▶ **Challenge**:
Copy the material from its first line through the line containing "genus: Betula", including both, and reproduce each line without any change.

# # # #

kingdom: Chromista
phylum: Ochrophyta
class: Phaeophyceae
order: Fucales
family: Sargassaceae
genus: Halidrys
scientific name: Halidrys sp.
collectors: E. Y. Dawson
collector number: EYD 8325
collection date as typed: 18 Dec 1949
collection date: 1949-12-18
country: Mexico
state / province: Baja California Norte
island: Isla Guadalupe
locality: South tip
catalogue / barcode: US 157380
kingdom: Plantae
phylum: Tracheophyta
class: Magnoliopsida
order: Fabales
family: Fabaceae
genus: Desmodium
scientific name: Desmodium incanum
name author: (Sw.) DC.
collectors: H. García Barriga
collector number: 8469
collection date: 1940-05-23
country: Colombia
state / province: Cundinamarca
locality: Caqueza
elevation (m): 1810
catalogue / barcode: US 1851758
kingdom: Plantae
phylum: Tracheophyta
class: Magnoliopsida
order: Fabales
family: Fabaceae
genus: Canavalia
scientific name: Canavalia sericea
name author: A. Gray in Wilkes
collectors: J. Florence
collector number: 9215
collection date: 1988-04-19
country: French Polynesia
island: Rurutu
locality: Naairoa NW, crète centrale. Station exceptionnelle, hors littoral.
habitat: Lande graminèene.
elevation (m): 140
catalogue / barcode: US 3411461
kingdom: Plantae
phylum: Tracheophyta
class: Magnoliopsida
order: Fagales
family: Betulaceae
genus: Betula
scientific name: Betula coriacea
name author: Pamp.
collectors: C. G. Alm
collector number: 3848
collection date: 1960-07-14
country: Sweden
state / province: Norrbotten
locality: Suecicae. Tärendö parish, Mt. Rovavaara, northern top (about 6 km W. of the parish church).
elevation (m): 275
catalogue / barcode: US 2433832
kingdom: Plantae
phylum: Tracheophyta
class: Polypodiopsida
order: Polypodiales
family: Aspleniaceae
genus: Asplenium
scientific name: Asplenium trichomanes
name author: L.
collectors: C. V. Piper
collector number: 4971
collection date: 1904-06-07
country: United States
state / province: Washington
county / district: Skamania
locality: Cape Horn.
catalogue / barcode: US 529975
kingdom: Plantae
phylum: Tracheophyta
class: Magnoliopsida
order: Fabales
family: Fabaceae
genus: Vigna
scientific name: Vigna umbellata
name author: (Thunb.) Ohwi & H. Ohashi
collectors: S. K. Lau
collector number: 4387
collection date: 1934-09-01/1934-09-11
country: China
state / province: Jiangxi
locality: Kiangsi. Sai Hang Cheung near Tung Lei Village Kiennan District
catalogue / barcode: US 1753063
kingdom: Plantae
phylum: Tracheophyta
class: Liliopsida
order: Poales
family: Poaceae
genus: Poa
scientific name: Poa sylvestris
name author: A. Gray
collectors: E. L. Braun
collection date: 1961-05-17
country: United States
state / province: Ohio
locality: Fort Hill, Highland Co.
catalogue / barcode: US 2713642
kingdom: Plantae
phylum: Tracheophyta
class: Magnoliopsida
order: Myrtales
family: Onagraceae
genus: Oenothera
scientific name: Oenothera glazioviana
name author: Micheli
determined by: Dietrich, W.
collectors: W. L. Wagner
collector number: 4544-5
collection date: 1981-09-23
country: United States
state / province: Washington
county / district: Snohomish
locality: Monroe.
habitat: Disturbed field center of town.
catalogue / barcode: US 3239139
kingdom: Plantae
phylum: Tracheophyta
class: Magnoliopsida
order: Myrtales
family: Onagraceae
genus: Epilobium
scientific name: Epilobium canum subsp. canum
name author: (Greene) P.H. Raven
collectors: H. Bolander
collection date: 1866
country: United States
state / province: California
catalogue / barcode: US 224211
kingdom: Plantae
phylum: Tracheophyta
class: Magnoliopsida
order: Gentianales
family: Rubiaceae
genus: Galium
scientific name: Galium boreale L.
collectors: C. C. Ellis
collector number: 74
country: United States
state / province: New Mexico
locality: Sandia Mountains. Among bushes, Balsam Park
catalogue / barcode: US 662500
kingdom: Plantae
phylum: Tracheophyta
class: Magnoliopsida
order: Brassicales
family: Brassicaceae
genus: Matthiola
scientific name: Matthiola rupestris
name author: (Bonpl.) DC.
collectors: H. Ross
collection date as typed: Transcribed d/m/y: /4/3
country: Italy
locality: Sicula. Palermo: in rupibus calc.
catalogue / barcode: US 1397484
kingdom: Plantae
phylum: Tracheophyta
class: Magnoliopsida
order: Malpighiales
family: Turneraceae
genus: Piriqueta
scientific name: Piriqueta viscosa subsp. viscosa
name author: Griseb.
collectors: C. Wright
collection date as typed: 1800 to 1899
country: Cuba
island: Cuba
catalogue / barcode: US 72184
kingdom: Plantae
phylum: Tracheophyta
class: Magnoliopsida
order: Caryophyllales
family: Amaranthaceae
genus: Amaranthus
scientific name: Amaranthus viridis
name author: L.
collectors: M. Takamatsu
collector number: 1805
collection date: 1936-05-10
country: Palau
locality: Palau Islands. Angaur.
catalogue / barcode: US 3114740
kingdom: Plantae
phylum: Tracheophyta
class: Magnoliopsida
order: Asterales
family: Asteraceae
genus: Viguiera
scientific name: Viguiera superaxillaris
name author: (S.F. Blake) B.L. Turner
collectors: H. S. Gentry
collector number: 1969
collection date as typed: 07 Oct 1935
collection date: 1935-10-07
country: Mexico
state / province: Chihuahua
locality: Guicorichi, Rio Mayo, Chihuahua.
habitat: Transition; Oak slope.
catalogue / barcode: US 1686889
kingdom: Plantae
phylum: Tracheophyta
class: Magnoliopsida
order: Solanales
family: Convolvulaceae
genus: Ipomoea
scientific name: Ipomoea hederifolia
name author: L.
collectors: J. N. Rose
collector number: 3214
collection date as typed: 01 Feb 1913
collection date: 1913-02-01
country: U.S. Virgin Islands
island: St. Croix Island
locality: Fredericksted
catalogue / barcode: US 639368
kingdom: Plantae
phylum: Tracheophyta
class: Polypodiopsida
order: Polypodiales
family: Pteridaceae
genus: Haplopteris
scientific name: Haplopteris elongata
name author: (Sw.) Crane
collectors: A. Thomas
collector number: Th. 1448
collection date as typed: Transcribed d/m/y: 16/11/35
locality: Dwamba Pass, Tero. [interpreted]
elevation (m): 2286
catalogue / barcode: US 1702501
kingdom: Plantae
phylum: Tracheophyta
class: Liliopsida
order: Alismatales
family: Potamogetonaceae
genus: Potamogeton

# # # #

▶ **Result below**:
kingdom: Chromista
phylum: Ochrophyta
class: Phaeophyceae
order: Fucales
family: Sargassaceae
genus: Halidrys
scientific name: Halidrys sp.
collectors: E. Y. Dawson
collector number: EYD 8325
collection date as typed: 18 Dec 1949
collection date: 1949-12-18
country: Mexico
state / province: Baja California Norte
island: Isla Guadalupe
locality: South tip
catalogue / barcode: US 157380
kingdom: Plantae
phylum: Tracheophyta
class: Magnoliopsida
order: Fabales
family: Fabaceae
genus: Desmodium
scientific name: Desmodium incanum
name author: (Sw.) DC.
collectors: H. García Barriga
collector number: 8469
collection date: 1940-05-23
country: Colombia
state / province: Cundinamarca
locality: Caqueza
elevation (m): 1810
catalogue / barcode: US 1851758
kingdom: Plantae
phylum: Tracheophyta
class: Magnoliopsida
order: Fabales
family: Fabaceae
genus: Canavalia
scientific name: Canavalia sericea
name author: A. Gray in Wilkes
collectors: J. Florence
collector number: 9215
collection date: 1988-04-19
country: French Polynesia
island: Rurutu
locality: Naairoa NW, crète centrale. Station exceptionnelle, hors littoral.
habitat: Lande graminèene.
elevation (m): 140
catalogue / barcode: US 3411461
kingdom: Plantae
phylum: Tracheophyta
class: Magnoliopsida
order: Fagales
family: Betulaceae
genus: Betula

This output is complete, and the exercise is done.